Deutschland spricht 2019
Offenbar Bewegung im Geiseldrama auf den Philippinen
Im Geiseldrama um die zwei entführten Deutschen auf den Philippinen gibt es offenbar Bewegung.

Das philippinische Nachrichtenportal "Philstar" berichtete am Freitag, die islamistische Terrorgruppe Abu Sayyaf habe Lösegeld erhalten. Ein Vertrauter des Abu-Sayyaf-Sprechers Abu Rami wurde mit den Worten zitiert: "Sie haben das Geld schon geliefert." Eine Bestätigung gibt es dafür noch nicht.

Die Entführer hatten mit der Ermordung einer der beiden Geiseln gedroht. Um 11 Uhr mitteleuropäischer Sommerzeit war das nochmals um zwei Stunden verlängerte Ultimatum abgelaufen. Die Terroristen forderten, dass Deutschland sich nicht länger am Kampf gegen die arabische Terrormiliz "Islamischer Staat" (IS) beteiligt.

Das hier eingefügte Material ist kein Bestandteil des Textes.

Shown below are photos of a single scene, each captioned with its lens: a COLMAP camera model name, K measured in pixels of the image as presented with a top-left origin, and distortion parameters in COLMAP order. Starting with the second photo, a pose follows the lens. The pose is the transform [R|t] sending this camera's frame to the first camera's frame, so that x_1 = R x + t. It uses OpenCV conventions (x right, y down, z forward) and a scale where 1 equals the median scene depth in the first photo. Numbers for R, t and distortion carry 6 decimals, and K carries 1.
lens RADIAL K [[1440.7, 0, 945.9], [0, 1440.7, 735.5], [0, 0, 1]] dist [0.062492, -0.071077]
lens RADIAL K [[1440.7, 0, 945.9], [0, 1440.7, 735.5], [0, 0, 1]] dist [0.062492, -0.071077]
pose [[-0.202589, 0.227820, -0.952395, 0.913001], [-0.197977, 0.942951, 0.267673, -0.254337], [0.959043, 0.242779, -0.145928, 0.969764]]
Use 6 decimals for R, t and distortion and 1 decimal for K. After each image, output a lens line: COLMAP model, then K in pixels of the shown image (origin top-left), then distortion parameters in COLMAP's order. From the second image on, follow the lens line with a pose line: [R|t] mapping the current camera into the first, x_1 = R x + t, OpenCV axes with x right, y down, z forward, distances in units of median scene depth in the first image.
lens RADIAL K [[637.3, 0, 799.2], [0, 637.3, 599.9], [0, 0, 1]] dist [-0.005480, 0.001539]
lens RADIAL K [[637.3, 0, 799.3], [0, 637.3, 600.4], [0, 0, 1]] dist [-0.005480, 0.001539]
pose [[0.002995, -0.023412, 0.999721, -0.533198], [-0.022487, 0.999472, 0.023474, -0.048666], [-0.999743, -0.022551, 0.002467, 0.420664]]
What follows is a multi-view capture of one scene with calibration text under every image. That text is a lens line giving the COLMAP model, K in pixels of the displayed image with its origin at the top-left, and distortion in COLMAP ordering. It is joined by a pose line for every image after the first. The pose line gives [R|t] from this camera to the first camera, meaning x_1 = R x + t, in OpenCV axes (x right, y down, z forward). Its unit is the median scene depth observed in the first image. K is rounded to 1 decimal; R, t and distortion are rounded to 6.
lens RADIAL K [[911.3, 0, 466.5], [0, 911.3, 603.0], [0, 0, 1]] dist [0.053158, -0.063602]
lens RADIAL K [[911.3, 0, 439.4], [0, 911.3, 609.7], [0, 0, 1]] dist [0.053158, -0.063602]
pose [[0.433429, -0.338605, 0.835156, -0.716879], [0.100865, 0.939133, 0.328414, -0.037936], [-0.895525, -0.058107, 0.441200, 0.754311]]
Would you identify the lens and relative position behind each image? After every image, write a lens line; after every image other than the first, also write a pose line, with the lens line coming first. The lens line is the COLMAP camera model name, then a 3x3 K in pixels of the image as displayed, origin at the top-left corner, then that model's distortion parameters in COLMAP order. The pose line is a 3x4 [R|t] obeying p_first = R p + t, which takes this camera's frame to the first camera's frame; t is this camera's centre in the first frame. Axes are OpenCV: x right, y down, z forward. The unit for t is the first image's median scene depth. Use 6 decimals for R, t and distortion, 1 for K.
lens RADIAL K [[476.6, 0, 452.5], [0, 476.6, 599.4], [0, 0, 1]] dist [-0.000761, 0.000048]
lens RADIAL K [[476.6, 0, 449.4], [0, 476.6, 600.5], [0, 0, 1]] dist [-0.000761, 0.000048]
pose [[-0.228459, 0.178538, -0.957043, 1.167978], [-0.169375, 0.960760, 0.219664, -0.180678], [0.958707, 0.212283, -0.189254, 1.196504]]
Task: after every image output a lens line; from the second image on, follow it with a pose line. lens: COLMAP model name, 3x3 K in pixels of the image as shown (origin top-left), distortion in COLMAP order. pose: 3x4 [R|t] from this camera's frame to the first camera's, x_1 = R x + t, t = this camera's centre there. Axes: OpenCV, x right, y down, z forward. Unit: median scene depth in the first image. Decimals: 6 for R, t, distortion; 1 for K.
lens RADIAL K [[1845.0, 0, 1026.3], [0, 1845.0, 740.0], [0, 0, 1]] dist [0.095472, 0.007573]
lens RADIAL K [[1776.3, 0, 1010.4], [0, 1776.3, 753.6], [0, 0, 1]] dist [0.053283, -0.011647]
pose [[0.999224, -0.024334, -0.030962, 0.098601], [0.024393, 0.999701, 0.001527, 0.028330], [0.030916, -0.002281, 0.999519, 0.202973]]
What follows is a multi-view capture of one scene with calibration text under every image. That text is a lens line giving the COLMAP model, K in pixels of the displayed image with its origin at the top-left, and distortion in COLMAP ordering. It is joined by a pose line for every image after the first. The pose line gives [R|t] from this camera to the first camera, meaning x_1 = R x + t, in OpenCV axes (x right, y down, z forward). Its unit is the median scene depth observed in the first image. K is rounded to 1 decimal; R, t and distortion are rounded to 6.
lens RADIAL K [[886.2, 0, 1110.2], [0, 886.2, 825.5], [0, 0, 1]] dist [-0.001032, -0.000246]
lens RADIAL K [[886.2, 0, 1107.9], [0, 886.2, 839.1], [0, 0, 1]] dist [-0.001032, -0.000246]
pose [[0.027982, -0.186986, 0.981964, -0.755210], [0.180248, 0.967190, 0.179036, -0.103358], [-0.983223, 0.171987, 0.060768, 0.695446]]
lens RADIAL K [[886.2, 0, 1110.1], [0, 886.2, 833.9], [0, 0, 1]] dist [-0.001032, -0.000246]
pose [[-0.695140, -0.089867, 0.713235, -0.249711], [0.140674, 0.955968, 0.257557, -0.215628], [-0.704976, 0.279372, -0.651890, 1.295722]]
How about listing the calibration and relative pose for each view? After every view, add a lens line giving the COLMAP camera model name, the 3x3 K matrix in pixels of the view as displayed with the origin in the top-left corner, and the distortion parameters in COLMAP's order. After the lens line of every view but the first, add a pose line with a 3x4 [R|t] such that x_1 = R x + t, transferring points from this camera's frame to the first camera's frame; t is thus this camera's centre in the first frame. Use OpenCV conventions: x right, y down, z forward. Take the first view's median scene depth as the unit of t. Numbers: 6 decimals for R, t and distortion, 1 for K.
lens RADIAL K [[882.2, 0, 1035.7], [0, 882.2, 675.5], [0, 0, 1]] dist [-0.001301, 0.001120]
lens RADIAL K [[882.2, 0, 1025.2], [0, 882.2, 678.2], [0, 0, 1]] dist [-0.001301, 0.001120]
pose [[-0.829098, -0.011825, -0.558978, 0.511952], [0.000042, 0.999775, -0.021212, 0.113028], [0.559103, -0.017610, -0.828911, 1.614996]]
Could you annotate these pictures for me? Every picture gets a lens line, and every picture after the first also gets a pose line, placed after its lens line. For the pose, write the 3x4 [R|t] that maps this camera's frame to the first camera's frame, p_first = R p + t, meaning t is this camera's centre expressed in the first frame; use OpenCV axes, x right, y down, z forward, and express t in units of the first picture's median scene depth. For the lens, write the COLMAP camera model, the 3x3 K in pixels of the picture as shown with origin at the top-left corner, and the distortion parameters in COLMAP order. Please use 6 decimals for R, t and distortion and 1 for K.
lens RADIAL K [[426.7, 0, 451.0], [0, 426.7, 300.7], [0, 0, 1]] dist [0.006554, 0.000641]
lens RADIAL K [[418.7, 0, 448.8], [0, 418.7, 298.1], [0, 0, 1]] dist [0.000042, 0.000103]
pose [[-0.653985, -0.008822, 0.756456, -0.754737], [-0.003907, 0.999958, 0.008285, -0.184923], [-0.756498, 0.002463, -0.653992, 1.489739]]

Das Auswärtige Amt hatte am Mittwoch seinen Krisenbeauftragten Rüdiger König auf die Philippinen entsandt, wie eine Sprecherin dem Evangelischen Pressedienst (epd) bestätigte. Zu Auftrag und Aufgaben machte sie keine Angaben. Auch zu einer angeblichen Lösegeldforderung in Höhe von vier Millionen Euro äußerte sich das Ministerium nicht.

Das deutsche Ehepaar war im April bei einem Segeltörn im muslimischen Süden der Philippinen entführt worden. Abu Sayyaf hatte im Jahr 2000 auch die Göttinger Familie Wallert verschleppt. Die Gruppe soll über 300 bewaffnete Kämpfer verfügen und bekennt sich inzwischen zur Terrormiliz IS, die in Syrien und im Irak mit Waffengewalt Gebiete unter ihre Kontrolle beherrscht.